The data highlight the potential of digital health solutions, but it also shows that traditional pharmaceutical firms are wading into the digital health future.

Earlier this summer, Dario Health Corp. released new data showing that its diabetes management tool led to improvement in HbA1c that was significantly greater than the improvement in a cohort of patients who did not use the product.

Among users with a baseline HbA1c above 9 points, those who used Dario’s product had a 2.3-point reduction in HbA1c after six months, versus a 1.8-point reduction for non-users. The study was made up of 568 users of Dario’s tool and 1,699 matched controls. Among the factors used to match patients was HbA1c testing behavior. The investigators said they included that metric in order to ensure that motivation levels were similar between the two groups.

Dario’s diabetes product is a smartphone application that links a blood glucose monitoring system with tracking, education, and support features. Those support features include pop-up notifications, but also interactive tools and access to human coaches.

Omar Manejwala, MD, the company’s chief medical officer, told Managed Healthcare Executive that engagement is the “key” to getting results. He said the company has examined various aspects of their program in order to understand which aspects have the greatest impact on patient outcomes.

“So we have more than a sense of how various pieces perform,” he said, “but the most important thing we have learned is that we get the best results when we are giving each person a personalized experience.”

The new study is part of a partnership between Dario and the multinational pharmaceutical firm Sanofi SA. The deal, struck last year, calls for the two companies to work together to evaluate and promote Dario’s digital health solutions, which also include products for hypertension, weight management, behavioral health, and musculoskeletal conditions. Though the overarching goal of the partnership is to help expand Dario’s market reach, Manejwala said one way the partnership furthers that goal is by giving his company access to a research infrastructure that is typically unavailable to digital health firms.
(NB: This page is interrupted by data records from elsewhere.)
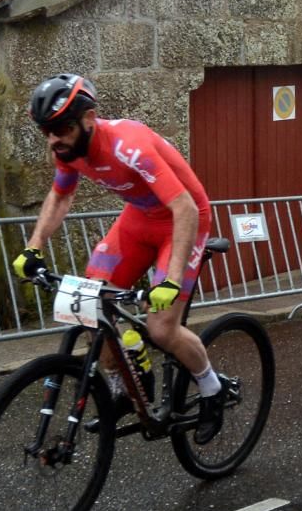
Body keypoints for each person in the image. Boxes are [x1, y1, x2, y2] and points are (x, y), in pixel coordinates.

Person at [11, 74, 223, 444]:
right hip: (139, 219)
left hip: (183, 220)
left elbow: (184, 207)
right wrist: (34, 247)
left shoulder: (130, 146)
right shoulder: (67, 150)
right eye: (46, 131)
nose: (53, 139)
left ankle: (211, 389)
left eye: (60, 128)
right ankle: (127, 383)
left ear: (88, 118)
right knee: (92, 302)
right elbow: (61, 196)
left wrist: (170, 279)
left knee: (161, 328)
“For example, the latest Sanofi published studies include matching Dario users to claims, lab values, and EHR data to determine the actual outcomes of Dario members compared to matched controls,” he said. “This type of research is extremely difficult without access to [Sanofi’s] research infrastructure.”

The company hopes that the research generated through the partnership will make it easier to convince decision-makers at insurance companies, health systems, and large employers that they should offer Dario’s products to their members and/or employees.

“Member acquisition is multichannel,” Manejwala said, “but most members come to Dario as a result of being included in payer and employer benefits.”

However, unlike some of its competitors, Dario has opted to make it easy for patients to access their products. While many digital therapeutics are available on a prescription-only basis, Dario’s products do not require a prescription. And while some competitor products have price points that would make it difficult for many end-users to access without insurance coverage, Dario offers monthly membership plans for its members. For instance, their diabetes plans range from $20 to $70 per month, depending on the level and type of coaching provided.

Manejwala said the goal was to make Dario highly scalable, something many digital health firms have had difficulty accomplishing. Though he said payers and employers are the main driver of growth for the company, he anticipates some users will come to Dario as a result of reviews in app stores.

Manejwala said the Sanofi partnership works because both companies are aligned behind the belief that digital health products have great potential and that partnerships between Big Pharma and digital health companies could lead to better business and better healthcare outcomes. He said more data are forthcoming showing not just the clinical benefits of Dario’s products, but also the benefits in terms of cost-efficacy.

“Expect to see more of that in the coming months,” he said.